# [ИНСТРУКЦИЯ К ЗАДАНИЮ]
Допишите следующую часть фрагмента о критическом отношении российских экономистов к теории Бём-Баверка. Начните сразу после его последнего предложения.

# [ФРАГМЕНТ СТРАНИЦЫ]
Если говорить о тексте, посвященном австрийской школе вообще и Бём-Баверку в частности, то он важен прежде всего тем, что Бём-Баверк, наверное, следующий после Маркса мыслитель, мимо которого не мог в то время пройти ни один значимый в научном мире теоретик. В этой связи X. Ю. Серафим даже заметил, что критика теории Бём-Баверка является отличительной чертой российской экономической школы. Действительно, от М. И. Туган-Барановского до В. И. Борткевича и Е. Е. Слуцкого мы наблюдаем критическое (но вместе с тем и конструктивное) отношение к взглядам этого «великого мастера» по основным проблемам ценности, капитала и процента (Й. Шумпетер).

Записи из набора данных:
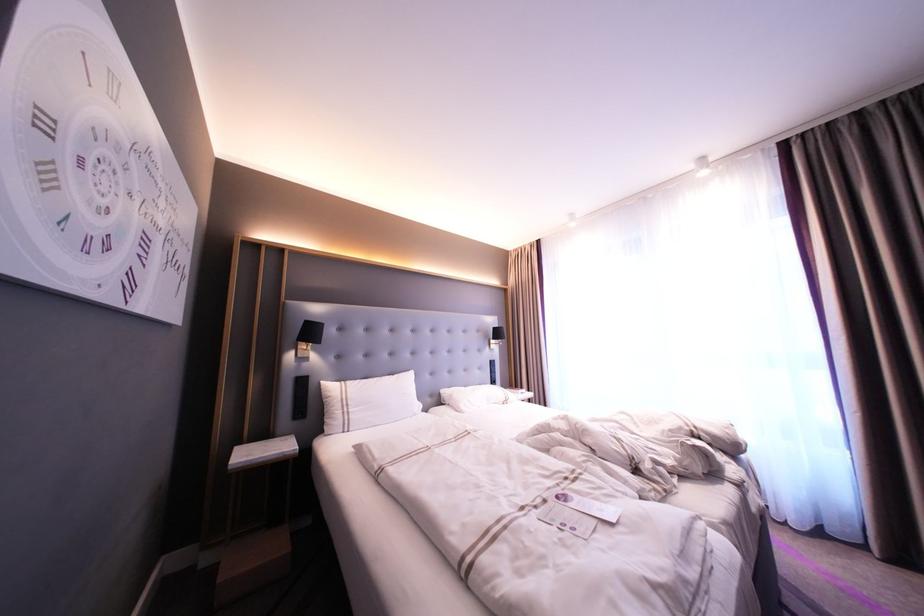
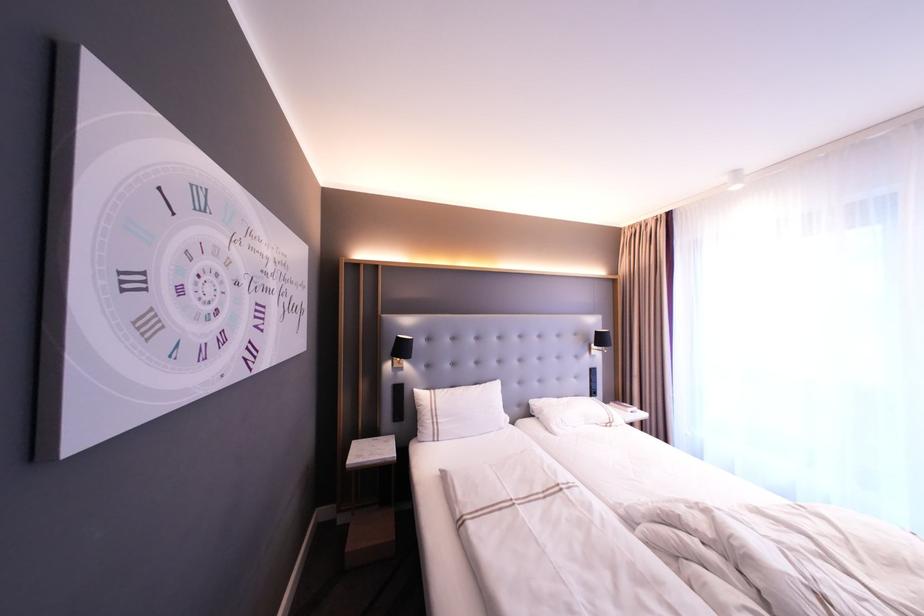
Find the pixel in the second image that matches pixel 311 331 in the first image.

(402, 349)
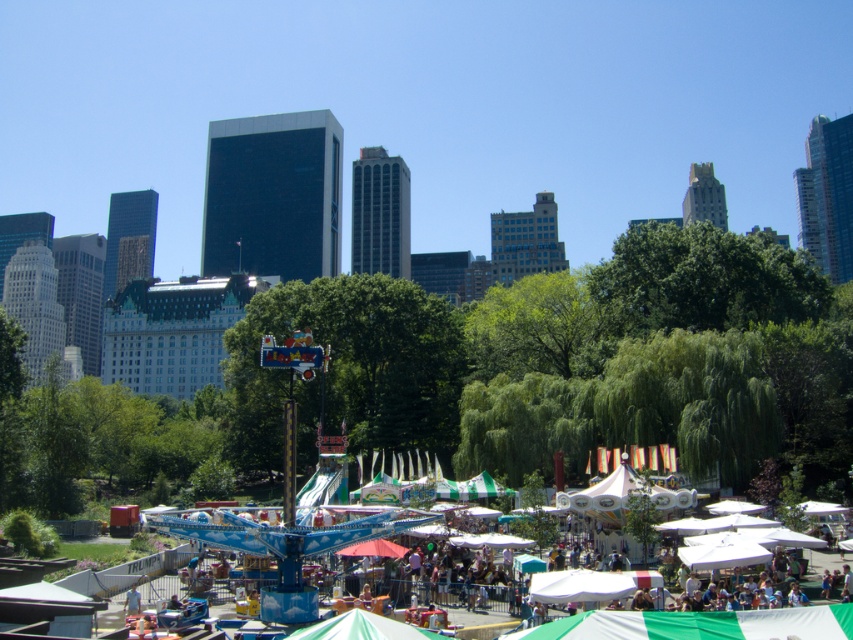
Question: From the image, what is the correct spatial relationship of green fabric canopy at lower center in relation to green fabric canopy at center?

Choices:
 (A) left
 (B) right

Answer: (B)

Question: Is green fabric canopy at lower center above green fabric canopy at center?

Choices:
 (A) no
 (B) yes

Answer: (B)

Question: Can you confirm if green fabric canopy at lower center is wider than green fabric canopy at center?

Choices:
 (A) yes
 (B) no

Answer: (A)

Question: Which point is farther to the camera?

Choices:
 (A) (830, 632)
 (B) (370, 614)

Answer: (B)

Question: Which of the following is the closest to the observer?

# [РЕЗУЛЬТАТ ВЫПОЛНЕНИЯ]
Блюмину принадлежит здесь крайне продуктивная мысль о «логических кругах» (circulus vitiosus) в определении тех или иных понятий, преодолением которых были заняты ведущие экономисты после Д. Рикардо. Поставил ее по существу Бём-Баверк, крупнейший из австрийцев теоретик «последовательного психологизма», — в этом нас убеждает марксист Блюмин. Весь вопрос в том, какими средствами решается эта проблема, у которой есть и логическое, и математическое измерение938. В связи с этим Блюмин указывает на ограниченность математического метода (особенно ярко это показано Блюминым в очерке, посвященном теории Дмитриева во 2-ом томе «Субъективной школы»), который при определении цен в теории ценности, например, вынужден подменять каузальный анализ функциональным, а это грозит устранением содержательной стороны проблемы. Блюмин пишет даже о том, что «математика превратилась в средство избавления от порочных кругов»; в теории ценности ту же роль, по его мнению, выполняет теория спроса-предложения. Это очень актуальное положение для оценки современного феномена «мейнстрим».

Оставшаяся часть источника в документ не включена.